Bounding box prediction data:
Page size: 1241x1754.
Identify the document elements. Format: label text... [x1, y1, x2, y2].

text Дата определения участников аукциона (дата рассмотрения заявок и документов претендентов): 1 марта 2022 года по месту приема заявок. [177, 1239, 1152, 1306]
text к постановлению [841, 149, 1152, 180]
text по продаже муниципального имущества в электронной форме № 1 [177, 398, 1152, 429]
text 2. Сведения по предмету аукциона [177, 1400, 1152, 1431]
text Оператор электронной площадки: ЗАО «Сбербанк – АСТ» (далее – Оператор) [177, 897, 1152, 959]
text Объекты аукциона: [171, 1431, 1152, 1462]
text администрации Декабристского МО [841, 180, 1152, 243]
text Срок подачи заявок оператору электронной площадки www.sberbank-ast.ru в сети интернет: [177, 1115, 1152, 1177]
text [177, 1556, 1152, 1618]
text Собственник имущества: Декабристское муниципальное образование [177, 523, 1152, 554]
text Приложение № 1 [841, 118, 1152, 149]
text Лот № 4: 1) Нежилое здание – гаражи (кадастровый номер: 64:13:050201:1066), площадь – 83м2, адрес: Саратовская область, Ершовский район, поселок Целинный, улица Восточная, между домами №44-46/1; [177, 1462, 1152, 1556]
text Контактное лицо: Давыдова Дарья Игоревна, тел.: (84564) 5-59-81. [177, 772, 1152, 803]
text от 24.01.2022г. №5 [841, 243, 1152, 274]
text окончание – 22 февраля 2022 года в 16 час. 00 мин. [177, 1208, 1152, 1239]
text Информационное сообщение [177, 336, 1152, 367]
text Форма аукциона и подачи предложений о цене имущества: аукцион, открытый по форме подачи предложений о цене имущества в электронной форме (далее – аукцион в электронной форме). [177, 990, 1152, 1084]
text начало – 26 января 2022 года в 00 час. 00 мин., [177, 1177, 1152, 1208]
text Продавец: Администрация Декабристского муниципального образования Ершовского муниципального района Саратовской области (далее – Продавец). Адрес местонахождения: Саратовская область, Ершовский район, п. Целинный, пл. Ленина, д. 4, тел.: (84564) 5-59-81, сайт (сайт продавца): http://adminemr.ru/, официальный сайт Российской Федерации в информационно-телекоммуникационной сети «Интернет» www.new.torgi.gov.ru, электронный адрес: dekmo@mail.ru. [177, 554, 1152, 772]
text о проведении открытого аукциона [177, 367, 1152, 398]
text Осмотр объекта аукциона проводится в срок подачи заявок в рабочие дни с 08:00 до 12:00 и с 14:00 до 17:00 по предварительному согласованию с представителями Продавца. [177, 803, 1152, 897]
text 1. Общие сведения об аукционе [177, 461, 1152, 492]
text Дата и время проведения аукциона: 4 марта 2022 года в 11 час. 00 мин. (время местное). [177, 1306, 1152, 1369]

_Task description:_
Line count for the word "марта": tally the lines of the records above that hold it and give only that figure.

_Task solution:_
2